スウェーデンでは子ども一人当たり480日の育児休暇が認められていて、保護者の間でいつどのように取るか調整できる。ただし保護者一人当たり90日の割り当てがあり、この90日分はもう一人の保護者に譲渡することができない。子どもが12歳になるか5年生を修了するまでに育休を取るか、そのまま権利を放棄するかの二択だ。
育休中のお財布事情
育児休暇中の収入はというと、主にFörsäkringskassan(保険庁)から支払われる。給付金の金額は傷病休暇時の給付金と同じであり、毎年上限の金額が変わる。金額はPrisbasbelopp(ぷリースバースべロップ)という毎年変動する指数があってお役所はこれをもとに公共サービスの料金や、給付金の額などを決める。普段の収入がPrisbasbeloppを越える人は育休中に月の収入が大きく減ってしまうことになるが、この場合労組と雇用主の契約によっては雇用主から育児給与というものが支払われる。この補填分によって育休中の収入減は大体15%ぐらいに抑えられるようだ。ただ、育児給与は数ヶ月分しか補填されない場合が多いので、こういった制度も両方の保護者が育児休暇をとるように促しているのではないだろうか。
保険庁からの給付金も480日のうち90日は金額が大幅に下がり、1日あたり180 krとなる。我が家の場合は、蓋を開けてみたらほぼ半々で休暇を取得しており、2人合わせて200日強の育休がまだ残っている。子どもが4歳になったら残しておけるのは96日までらしいので権利を行使し切りたいところだ。

*記録の抜粋*:
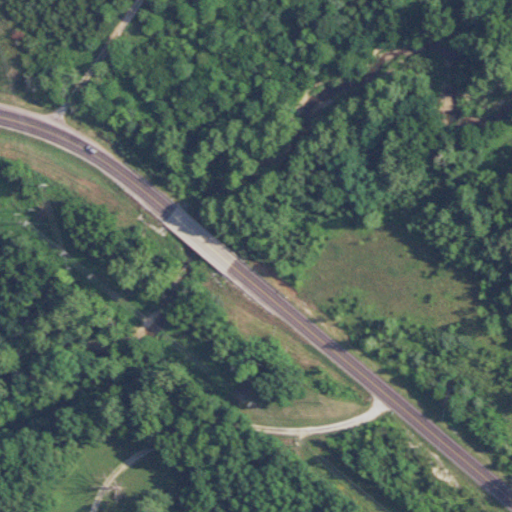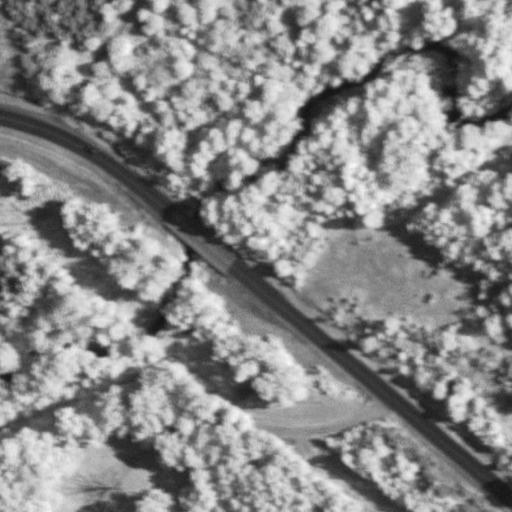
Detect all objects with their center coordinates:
road: (89, 154)
road: (202, 237)
road: (372, 381)
road: (223, 418)
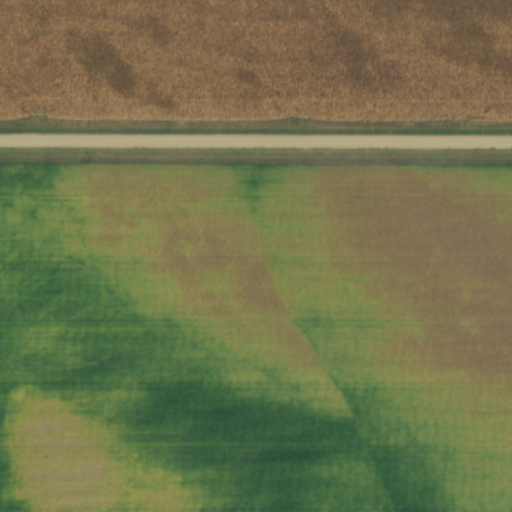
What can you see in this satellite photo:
road: (256, 143)
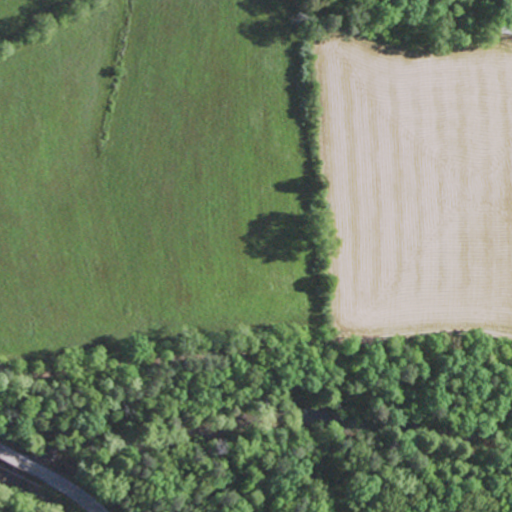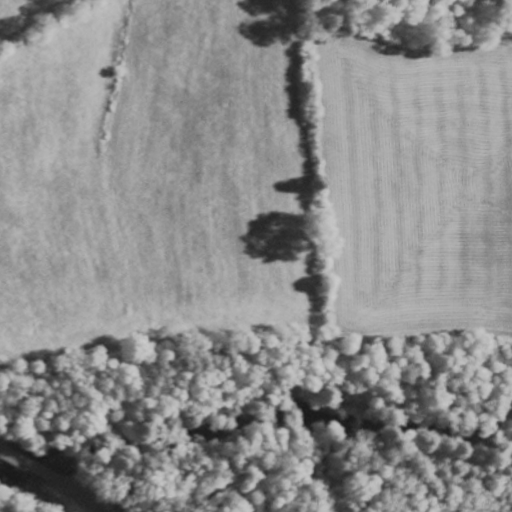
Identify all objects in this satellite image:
road: (259, 392)
road: (50, 477)
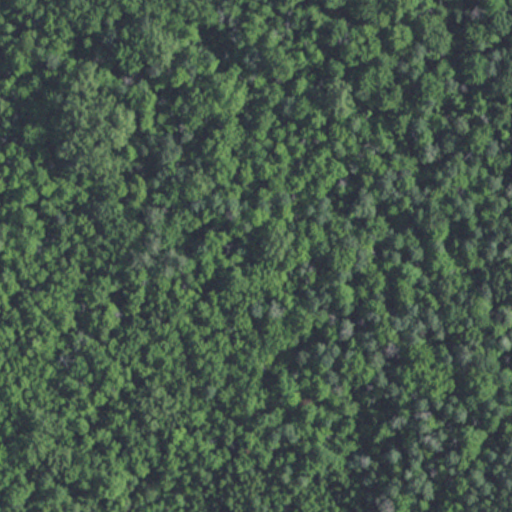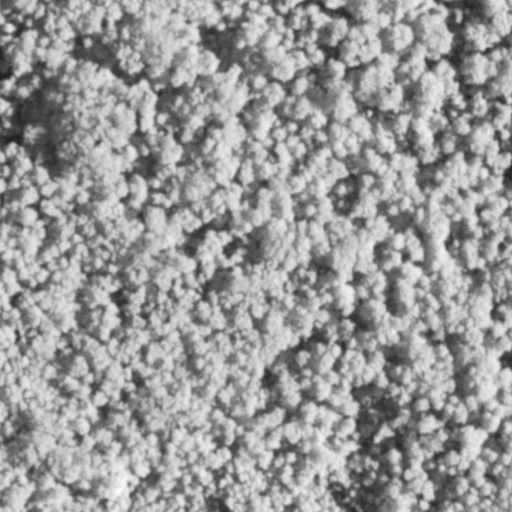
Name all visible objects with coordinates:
park: (256, 255)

*取り組む課題*:
1. スウェーデンの育休についての文章によると、保険庁からの給付金が大幅に下がる90日間は、1日あたりいくらになるか。
2. スウェーデンの育休についての文章を、最後の文の後から書き継ぐこと。

*課題の解答*:
1. 1日あたり180 krになる。

2.
ところで、我が家ではどうしてかなりの育休日数が残っているのか。保険庁が保障する育休日数=給付金の権利がある日数で、給付金が必要なければ期間限定であるものの、丸っととっておける。給付金は週あたり5日分を申請したので6ヶ月でざっと140日分の育休を使ったことになる。
私も夫も6ヶ月ほどフルタイムの育休を取得した後にフルタイムで職場復帰したのだが、多くの家庭では25%、50%といわゆる時間短縮勤務の形で育休を継続する。幸い夫と私の勤務時間がなんとも都合よく互い違いになっているので、子どもが小さい今は、時短で迎えに行く必要なく収まっている。
Förskolaに入学
どこのFörskolaに通うかは、一応希望がだせるが、家から一番近いところになることが一般的だ。(民間運営の学校はこの限りでは無い。)
利用料は、通学頻度と時間、親の収入から算出され月毎に支払う。申し込み時に収入を申告しない場合には自動的に最高額になる。子どもに対する補助金が毎月出るので、最高額を支払っても差し引き約500−600 krで収まる。3歳からは週15時間までの利用料が無料になる。料金の中には、食事も含まれていて、朝食と昼食の他に果物タイムとおやつの時間がある。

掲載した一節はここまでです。